**Brief:** Looking at the data, count the lines where the word "estimator" occurs and answer with only the number.

**Dataset extract:**
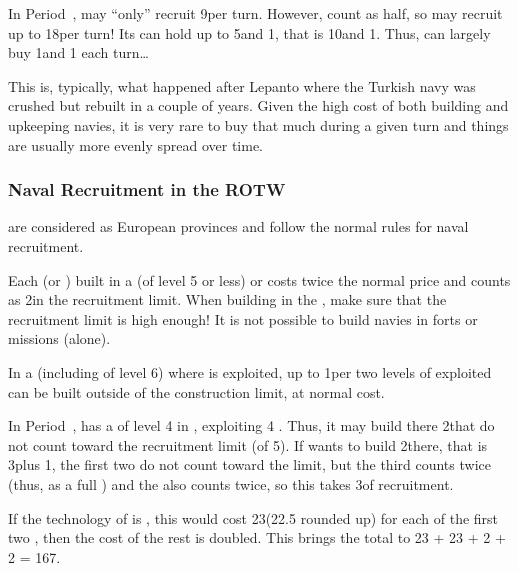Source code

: \begin{exemple}[Galleys]
  In Period~, \TUR may ``only'' recruit 9\ND per turn. However,
  \NGD count as half, so \TUR may recruit up to 18\NGD per turn! Its
  \FLEET\Faceplus can hold up to 5\ND and 1\NTD, that is 10\NGD and
  1\NTD. Thus, \TUR can largely buy 1\FLEET\Faceplus and 1\FLEET\Facemoins
  each turn\ldots

  This is, typically, what happened after Lepanto where the Turkish navy was
  crushed but rebuilt in a couple of years. Given the high cost of both
  building and upkeeping navies, it is very rare to buy that much \ND during a
  given turn and things are usually more evenly spread over time.
\end{exemple}

\subsubsection{Naval Recruitment in the ROTW}
 are considered as European provinces and follow the
normal rules for naval recruitment.

 Each \ND (or \NTD) built in a \COL (of level
5 or less) or \TP costs twice the normal price and counts as 2\ND in the
recruitment limit.
\bparag When building \FLEET\Facemoins in the \ROTW, make sure that the
recruitment limit is high enough!
\bparag It is not possible to build navies in forts or missions (alone).

\aparag[Fisheries]\label{chLogistic:Effect of Fish Purchase} In a \COL
(including of level 6) where  is exploited, up to 1\NDE per two
levels of  exploited can be built outside of the construction limit,
at normal cost.

\begin{exemple}
  In Period~, \FRA has a \COL of level 4 in
  , exploiting 4 . Thus, it may build
  there 2\NDE that do not count toward the recruitment limit (of 5\ND). If
  \FRA wants to build 2\ND there, that is 3\NDE plus 1\ND, the first two \NDE
  do not count toward the limit, but the third counts twice (thus, as a full
  \ND) and the \ND also counts twice, so this takes 3\ND of recruitment.

  If the technology of \FRA is \TBAT, this would cost 23\ducats (22.5 rounded
  up) for each of the first two \NDE, then the cost of the rest is
  doubled. This brings the total to 23 + 23 + 2  + 2
   = 167\ducats.
\end{exemple}

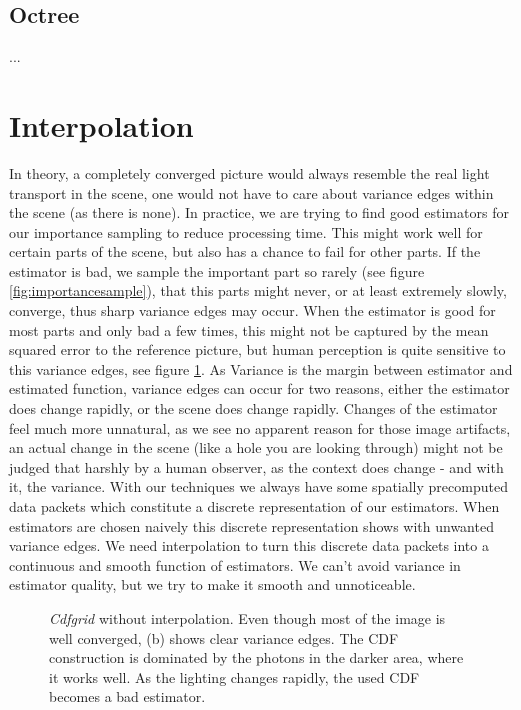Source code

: \subsection{Octree}

...

\section{Interpolation}
\label{ch:interpolation}

In theory, a completely converged picture would always resemble the real light transport in the scene, one would not have to care about variance edges within the scene (as there is none). In practice, we are trying to find good estimators for our importance sampling to reduce processing time. This might work well for certain parts of the scene, but also has a chance to fail for other parts. If the estimator is bad, we sample the important part so rarely (see figure \ref{fig:importancesample}), that this parts might never, or at least extremely slowly, converge, thus sharp variance edges may occur. When the estimator is good for most parts and only bad a few times, this might not be captured by the mean squared error to the reference picture, but human perception is quite sensitive to this variance edges, see figure \ref{fig:varianceEdgeCdfgrid}. As Variance is the margin between estimator and estimated function, variance edges can occur for two reasons, either the estimator does change rapidly, or the scene does change rapidly. Changes of the estimator feel much more unnatural, as we see no apparent reason for those image artifacts, an actual change in the scene (like a hole you are looking through) might not be judged that harshly by a human observer, as the context does change - and with it, the variance. With our techniques we always have some spatially precomputed data packets which constitute a discrete representation of our estimators. When estimators are chosen naively this discrete representation shows with unwanted variance edges. We need interpolation to turn this discrete data packets into a continuous and smooth function of estimators. We can't avoid variance in estimator quality, but we try to make it smooth and unnoticeable.

\begin{figure}[htb] 
	\centering
    
    \caption{\textit{Cdfgrid} without interpolation. Even though most of the image is well converged, (b) shows clear variance edges. The CDF construction is dominated by the photons in the darker area, where it works well. As the lighting changes rapidly, the used CDF becomes a bad estimator.} 
    \label{fig:varianceEdgeCdfgrid}
\end{figure}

**Answer to the problem:** 2